Stored data

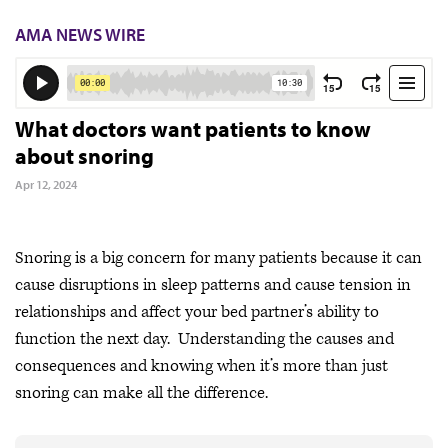
AMA NEWS WIRE
What doctors want patients to know
about snoring
Apr 12, 2024
Snoring is a big concern for many patients because it can
cause disruptions in sleep patterns and cause tension in
relationships and affect your bed partner’s ability to
function the next day. Understanding the causes and
consequences and knowing when it’s more than just
snoring can make all the difference.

▶ PROBLEM REQUIREMENTS: Please copy the data above character for character, skipping any pictures.

▶ SOLUTION:
AMA NEWS WIRE
What doctors want patients to know
about snoring
Apr 12, 2024
Snoring is a big concern for many patients because it can
cause disruptions in sleep patterns and cause tension in
relationships and affect your bed partner’s ability to
function the next day. Understanding the causes and
consequences and knowing when it’s more than just
snoring can make all the difference.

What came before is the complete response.